Butteredghost · 03/01/2019 05:05

This is a tough one OP. People all have annoying habits, and they don't change. So yes, if you want to be in a relationship with anybody, you'll have to make sacrifices. However doing 100% of the cleaning is one of the few things I personally wouldn't accept. The others being outright abuse or him being a murderer. In fact, when my husband is doing one of his many annoying habits, I keep quiet and repeat in my head "but at least he does housework, at least he does housework" and my rage soon dissipates.

Second getting a cleaner. Surely if you both try you can put enough together for 2 hours a fortnight.

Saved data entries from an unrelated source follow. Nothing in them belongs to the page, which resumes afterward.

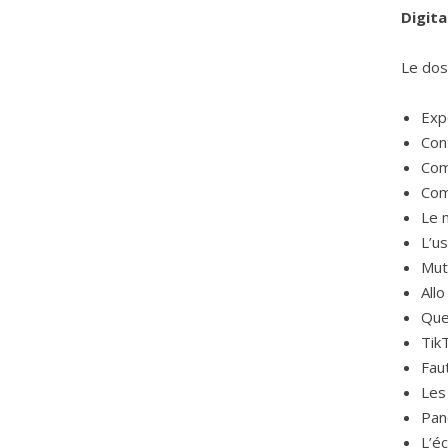
Digital
Le dos
Exp
Con
Com
Comm
Le m
L’us
Mut
Allo
Quel
Tik
Fau
Les
Pan
L’é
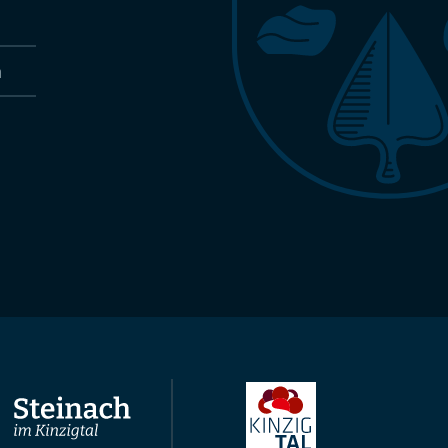
n
Nach oben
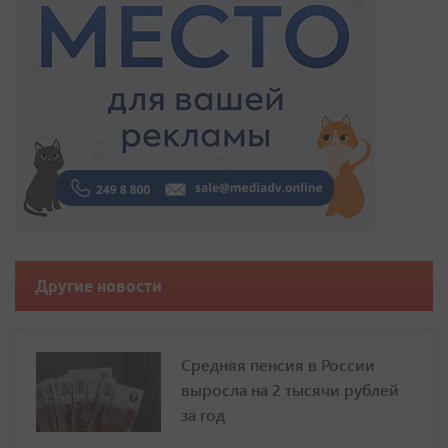
Другие новости
Средняя пенсия в России
выросла на 2 тысячи рублей
за год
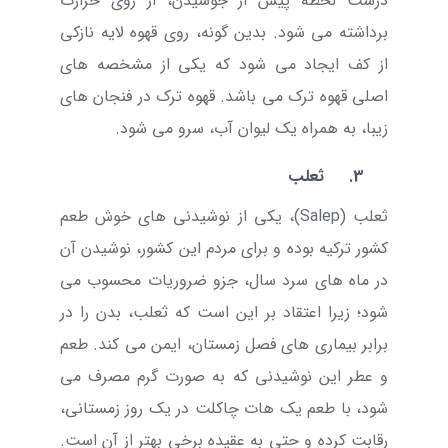
درست لحظه پیش از جوشیدن، از روی حرارت
برداشته می شود. بدین گونه، روی قهوه لایه نازکی
از کف ایجاد می شود که یکی از مشخصه های
اصلی قهوه ترک می باشد. قهوه ترک در فنجان های
زیبا، به همراه یک لیوان آب، سرو می شود.
3.
ثعلب
ثعلب (
Salep
)، یکی از نوشیدنی های خوش طعم
کشور ترکیه بوده و برای مردم این کشور، نوشیدن آن
در ماه های سرد سال، جزو ضروریات محسوب می
شود؛ زیرا اعتقاد بر این است که ثعلب، بدن را در
برابر بیماری های فصل زمستان، ایمن می کند. طعم
و عطر این نوشیدنی که به صورت گرم مصرف می
شود، با طعم یک هات چاکلت در یک روز زمستانی،
رقابت کرده و حتی به عقیده برخی بهتر از آن است.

birdsdestiny · 03/01/2019 05:16

Getting a cleaner will not turn her husband into a functioning person. Cleaners don't cook meals, load the dishwasher, do the laundry etc etc. Sorry but this is not being a nice person. It's treating people with contempt.

Sashkin · 03/01/2019 05:26

Okpedro luckily he does have other good points that outweigh the cleaning in my eyes, at the moment. But the cleaning is responsible for over 50% of our arguments, and it was noticeable to me that our marriage was at its most harmonious when I was on mat leave and doing all the housework. In stark contrast, when he is between jobs (self-employed) he never lifts a finger “because he’s on holiday”.

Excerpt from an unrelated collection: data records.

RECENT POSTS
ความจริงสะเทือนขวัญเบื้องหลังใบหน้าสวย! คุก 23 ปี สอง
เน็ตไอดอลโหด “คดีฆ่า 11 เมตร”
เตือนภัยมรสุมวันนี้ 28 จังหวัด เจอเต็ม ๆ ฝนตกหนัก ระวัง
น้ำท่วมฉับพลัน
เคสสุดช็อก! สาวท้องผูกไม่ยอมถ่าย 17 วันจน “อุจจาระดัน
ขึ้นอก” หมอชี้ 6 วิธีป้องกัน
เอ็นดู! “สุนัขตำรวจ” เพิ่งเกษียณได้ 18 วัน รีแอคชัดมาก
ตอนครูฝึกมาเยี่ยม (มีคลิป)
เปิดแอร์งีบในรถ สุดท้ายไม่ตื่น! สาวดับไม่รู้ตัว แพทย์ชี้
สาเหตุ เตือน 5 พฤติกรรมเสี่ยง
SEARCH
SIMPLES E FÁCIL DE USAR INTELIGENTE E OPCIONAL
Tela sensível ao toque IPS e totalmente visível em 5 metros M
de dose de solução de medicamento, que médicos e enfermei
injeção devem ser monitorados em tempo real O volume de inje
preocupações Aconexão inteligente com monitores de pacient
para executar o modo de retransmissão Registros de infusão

So it is a serious issue in our relationship, yes, and not one I am making light of. OP should be aware that if this is an issue in her relationship now, it will still be an issue in twenty years’ time. He won’t change.

Yolo89 · 03/01/2019 15:57

Gosh be thankful you don't have children and this problem. I have two DD and two minutes after I have cleaned it is a bomb site again- nothing is more frustrating than this and a DH that doesn't contribute enough. I blew up at him the other day and said he needs to do more. He said I expect it to look like after the cleaners come. Not true - just clutter free. He doesn't get it. Does a few dishes and thinks job done. It is really getting me down but with two children there is just not enough energy and time for me to do it all. So I am putting up a fight!